Low Tech Effects Meet High Tech
Last night I shot footage of the dragon that is suddenly in the trees over a backyard fence, illuminated when Tony flashes his flashlight toward it. The dragon becomes startled and suddenly roars or hisses (don't know what yet) at Tony. The scene pretty much ends there because then Tony's character drops the flashlight and the dragon is gone.
I refer to special visual effects built exclusively in or for the computer as "high-tech effects" and other visual effects that are only captured with a camera "low-tech effects." Many low-tech effects have been achieved by the the earliest movie making magicians like Georges Méliès which led to people like Willis O'Brian's and his King Kong and of course the work of Ray Harryhausen. They did, however employ state of the art high-tech photographic processes and techniques of their day, which, in the case of compositing and matting, are now done almost exclusively in the computer.
I decided to use a hand puppet for the dragon and since its shots would be very brief, do my best with miniatures and photography. Much of model and miniature work is only successful when the lighting captures something that happens in the actual scale world. The images of the dragon (above) show some of the miniature world I decided to set up. This is a relatively easy shot because it takes place at night and so I was able to work with the black background where perhaps little can be seen and what is seen is only what I decide to light up. I thought about how, the suburbs at night are really only lit up by street lamps and outdoor house lights and little else, so rather than using regular size lights to light up the mini set I would use little LED penlights and a flashlight. The miniature set consists of a popsicle-stick fence, a mini telephone pole, and hand picked twigs that would best pass for miniature trees. I took cues from the video footage of Tony and decided that the hazy lens flare look from his shot could be maintained a bit with the dragon shot by placing the penlights behind the dragon and only the warmer light of the flashlight only in the area of the dragon's face. I shot the dragon puppet's action of seeing Tony and then roaring at him at least ten times, trying different approaches, sometimes faster sometimes slower, sometimes the dragon thinking one thing then another.
After loading the shots into the computer I then thought of a few ways to enhance the image so that it looks more real. What I like about miniatures is that they are real; they capture light and movement in the real world that we inhabit. The problem is that it is all miniature and therefor the twigs won’t move like trees, they will move like twigs. Also, how do you include a miniature moon and stars and keep them all in focus? Those things I added in the computer as well as some night illuminated houses that I matted and placed in the left of the composition and the lower right. In the end I know that the audience will think "this isn't real", however, they will think that with the best computer graphics as well - dragons aren't real (well, who knows).
High Meets Low
What I want to do is mix the two effects so that one doesn't overtake the other and just move on and tell the story. I don't have the skills or the time to have built this shot in the computer only using computer graphic technology, nor would I want to. I like working with my hands and building things and I like setting up lights and photographing things.
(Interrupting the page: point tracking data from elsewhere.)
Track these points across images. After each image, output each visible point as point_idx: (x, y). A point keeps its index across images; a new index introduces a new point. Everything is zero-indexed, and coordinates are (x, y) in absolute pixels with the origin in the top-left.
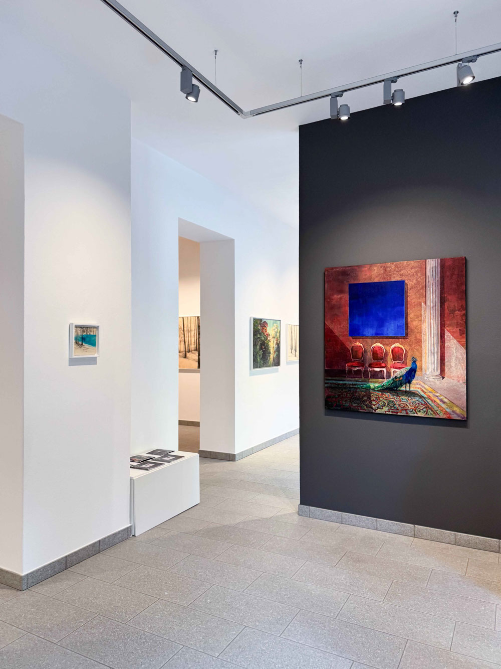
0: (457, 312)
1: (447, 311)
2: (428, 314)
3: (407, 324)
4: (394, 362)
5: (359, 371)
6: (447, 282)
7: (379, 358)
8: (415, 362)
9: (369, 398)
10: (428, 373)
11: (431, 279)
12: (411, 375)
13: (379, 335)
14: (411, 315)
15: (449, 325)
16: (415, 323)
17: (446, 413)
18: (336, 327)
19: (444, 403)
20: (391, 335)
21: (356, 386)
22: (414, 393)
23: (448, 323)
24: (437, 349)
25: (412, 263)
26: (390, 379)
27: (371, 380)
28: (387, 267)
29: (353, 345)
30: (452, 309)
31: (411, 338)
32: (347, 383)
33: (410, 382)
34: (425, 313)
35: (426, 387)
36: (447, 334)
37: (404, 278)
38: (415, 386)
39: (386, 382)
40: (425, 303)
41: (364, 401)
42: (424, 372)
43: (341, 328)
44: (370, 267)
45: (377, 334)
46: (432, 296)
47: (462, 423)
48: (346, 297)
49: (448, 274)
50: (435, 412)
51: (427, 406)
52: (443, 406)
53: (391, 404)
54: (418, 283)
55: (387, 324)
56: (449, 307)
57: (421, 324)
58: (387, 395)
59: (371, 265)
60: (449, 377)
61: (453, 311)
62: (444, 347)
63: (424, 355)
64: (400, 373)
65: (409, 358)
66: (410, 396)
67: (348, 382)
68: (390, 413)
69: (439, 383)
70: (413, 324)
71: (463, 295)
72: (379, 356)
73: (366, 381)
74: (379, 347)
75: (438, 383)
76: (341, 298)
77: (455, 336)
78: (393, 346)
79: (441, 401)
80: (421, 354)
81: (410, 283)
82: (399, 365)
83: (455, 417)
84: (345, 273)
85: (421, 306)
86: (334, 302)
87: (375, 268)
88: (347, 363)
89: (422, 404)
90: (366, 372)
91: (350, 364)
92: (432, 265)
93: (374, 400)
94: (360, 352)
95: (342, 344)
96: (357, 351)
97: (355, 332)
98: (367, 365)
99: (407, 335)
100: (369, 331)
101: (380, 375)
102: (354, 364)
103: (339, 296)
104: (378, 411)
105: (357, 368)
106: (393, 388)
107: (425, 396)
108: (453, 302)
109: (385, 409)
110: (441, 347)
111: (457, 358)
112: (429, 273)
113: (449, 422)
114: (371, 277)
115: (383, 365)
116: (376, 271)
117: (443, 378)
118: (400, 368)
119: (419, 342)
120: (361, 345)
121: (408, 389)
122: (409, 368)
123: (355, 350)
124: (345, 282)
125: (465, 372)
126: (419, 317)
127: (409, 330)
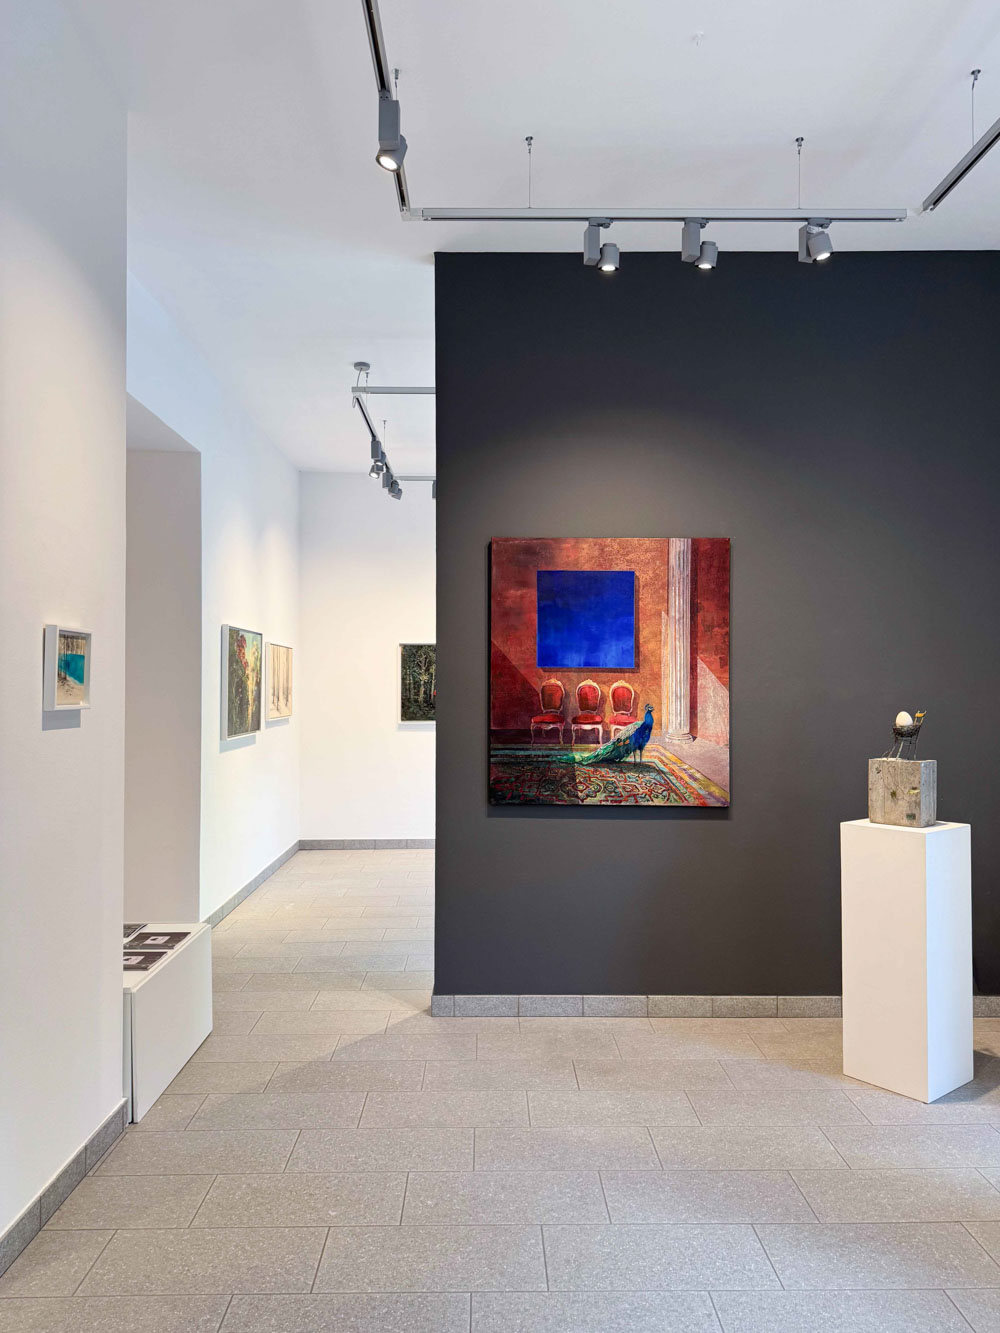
0: (716, 629)
1: (701, 628)
2: (671, 631)
3: (637, 647)
4: (615, 713)
5: (555, 731)
6: (702, 578)
7: (590, 706)
8: (649, 712)
9: (573, 778)
10: (670, 731)
11: (677, 572)
12: (643, 734)
13: (590, 666)
14: (645, 633)
15: (705, 650)
16: (651, 646)
17: (699, 797)
18: (512, 649)
19: (695, 780)
20: (611, 666)
21: (550, 759)
22: (649, 767)
23: (702, 646)
24: (685, 690)
25: (647, 542)
26: (610, 744)
27: (575, 746)
28: (606, 546)
29: (544, 684)
30: (708, 623)
31: (645, 671)
32: (533, 753)
33: (641, 748)
34: (666, 630)
35: (668, 755)
36: (701, 665)
37: (633, 567)
38: (650, 754)
39: (602, 749)
40: (668, 614)
41: (565, 785)
42: (664, 730)
43: (522, 652)
44: (577, 542)
45: (587, 664)
46: (679, 603)
47: (720, 812)
48: (532, 594)
49: (703, 564)
50: (682, 797)
51: (670, 788)
52: (694, 785)
53: (610, 787)
54: (657, 576)
55: (606, 646)
56: (704, 621)
57: (660, 648)
58: (604, 771)
59: (577, 540)
60: (703, 736)
61: (710, 627)
62: (696, 687)
63: (664, 701)
64: (626, 731)
65: (641, 706)
66: (641, 772)
67: (536, 751)
68: (609, 803)
69: (689, 748)
70: (647, 647)
71: (724, 599)
72: (591, 703)
73: (567, 749)
74: (590, 687)
75: (686, 747)
76: (522, 597)
77: (713, 667)
78: (615, 685)
79: (691, 776)
80: (660, 697)
81: (643, 577)
82: (624, 719)
83: (712, 803)
84: (532, 550)
85: (661, 616)
86: (509, 603)
87: (585, 546)
88: (531, 717)
89: (661, 785)
90: (567, 732)
91: (538, 718)
92: (678, 547)
93: (581, 783)
94: (559, 695)
95: (525, 682)
96: (551, 695)
97: (549, 659)
98: (569, 720)
99: (638, 666)
100: (574, 659)
101: (591, 738)
102: (547, 719)
103: (519, 593)
104: (589, 801)
105: (552, 726)
106: (613, 760)
107: (666, 770)
108: (709, 614)
109: (601, 796)
110: (691, 687)
111: (716, 706)
112: (673, 561)
113: (703, 811)
114: (577, 561)
115: (598, 719)
116: (586, 551)
117: (694, 738)
118: (625, 724)
119: (656, 677)
120: (559, 683)
121: (638, 760)
122: (640, 723)
123: (549, 693)
124: (531, 566)
125: (728, 728)
126: (657, 635)
127: (641, 658)
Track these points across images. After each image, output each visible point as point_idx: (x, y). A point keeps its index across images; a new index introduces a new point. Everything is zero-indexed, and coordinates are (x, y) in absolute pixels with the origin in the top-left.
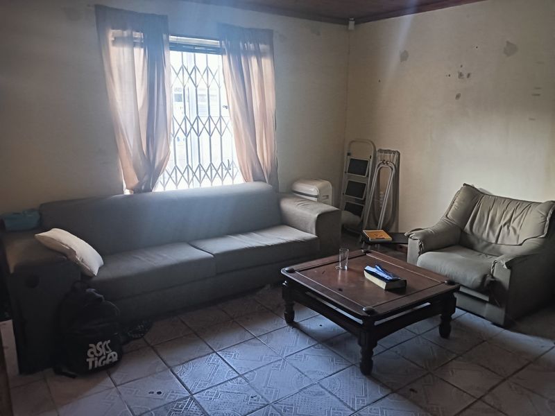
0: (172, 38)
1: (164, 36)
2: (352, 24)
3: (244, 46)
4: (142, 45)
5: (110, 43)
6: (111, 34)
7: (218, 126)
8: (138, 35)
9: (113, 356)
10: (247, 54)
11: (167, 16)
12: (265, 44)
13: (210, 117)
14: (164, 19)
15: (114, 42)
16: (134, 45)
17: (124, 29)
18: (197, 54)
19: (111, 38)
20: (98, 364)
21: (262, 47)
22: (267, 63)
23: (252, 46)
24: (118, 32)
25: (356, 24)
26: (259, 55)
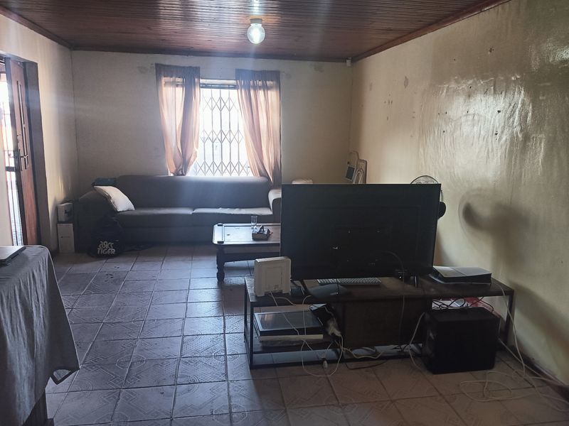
0: (202, 81)
1: (196, 80)
2: (348, 62)
3: (254, 83)
4: (182, 86)
5: (163, 85)
6: (164, 80)
7: (236, 137)
8: (180, 80)
9: (113, 251)
10: (256, 88)
11: (199, 68)
12: (272, 81)
13: (230, 131)
14: (197, 69)
15: (165, 85)
16: (177, 86)
17: (171, 77)
18: (222, 90)
19: (163, 83)
20: (103, 252)
21: (269, 83)
22: (273, 95)
23: (260, 83)
24: (168, 79)
25: (352, 62)
26: (266, 88)
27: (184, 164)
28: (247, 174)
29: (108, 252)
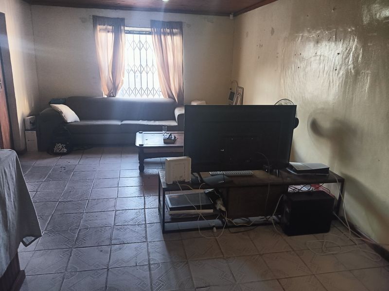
0: (126, 28)
1: (122, 28)
2: (231, 16)
3: (164, 31)
4: (112, 32)
5: (98, 31)
6: (99, 27)
7: (152, 69)
8: (110, 28)
9: (65, 150)
10: (165, 34)
11: (124, 18)
12: (177, 29)
13: (147, 65)
14: (123, 20)
15: (100, 31)
16: (108, 32)
17: (104, 25)
18: (141, 35)
19: (98, 29)
20: (58, 151)
21: (175, 31)
22: (178, 39)
23: (168, 30)
24: (101, 27)
25: (234, 16)
26: (172, 34)
27: (114, 89)
28: (159, 97)
29: (62, 151)
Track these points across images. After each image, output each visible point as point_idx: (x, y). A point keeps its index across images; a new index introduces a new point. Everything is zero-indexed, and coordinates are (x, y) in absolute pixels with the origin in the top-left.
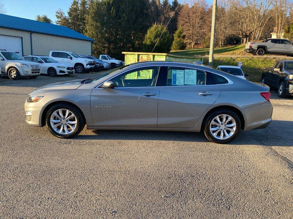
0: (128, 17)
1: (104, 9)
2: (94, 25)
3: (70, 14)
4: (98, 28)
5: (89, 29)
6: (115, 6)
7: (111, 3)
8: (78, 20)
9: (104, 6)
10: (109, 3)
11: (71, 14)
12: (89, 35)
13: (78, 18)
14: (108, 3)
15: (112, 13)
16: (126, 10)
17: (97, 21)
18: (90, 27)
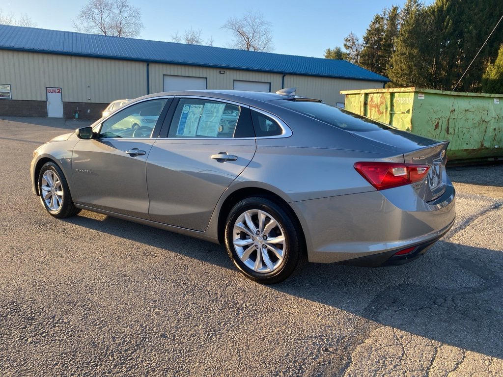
0: (480, 31)
1: (431, 21)
2: (407, 54)
3: (367, 40)
4: (412, 58)
5: (396, 62)
6: (453, 12)
7: (445, 9)
8: (380, 49)
9: (430, 16)
10: (440, 9)
11: (369, 40)
12: (396, 71)
13: (379, 45)
14: (438, 10)
15: (446, 28)
16: (476, 17)
17: (412, 46)
18: (398, 58)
People like photography and camera work. In fact, people like lens flares. And what is it when we see a lens flare? We are basically seeing how the film was made - with a camera that has a lens that flares when light is flashed in its direction. We don't see lens flares with our eyes but we enjoy them in movies and they don't take away from the stories, they sometimes beautify them. It's something I borrowed from J.J. Abrams that really made sense to me. I like to figure out ways to strategically add lens flares to effects shots because they give the impression that a camera was present though the shot might have been only built in the computer. I say strategic because with lens flares there should be a light source that is pointed toward the camera or else why is the lens flare there?
We Are What We Wear
This photo of me (above) hanging out outside my window was taken as a test of how the costume looks. The great thing about costumes is that if we wear a costume and go about doing things, that costume is made real by our life and natural movements, even if we would never actually wear this outfit in our regular life. In a way, the actor's work while in costume is to just be themselves while wearing the costume rather than trying to act in a way one who wears this costume might act. When it comes to shooting my scenes, all I want to do is think about how I would do things in these situations. The costume however does create character. The clothes we wear represent a world of choices we have made. My character, for example, wants to stand out in the suburbs and not conform to what he perceives as a boring humdrum life of nicety and playing-it-safe. This character is based on much of what I felt as a young adult living in the suburbs of Sunnyvale, California. Although I didn't dress this way, I felt this way on a certain level and by having my character dress like this, there is a lot he is saying without him or me having to spell it out. "Show it, don't tell it," as they say.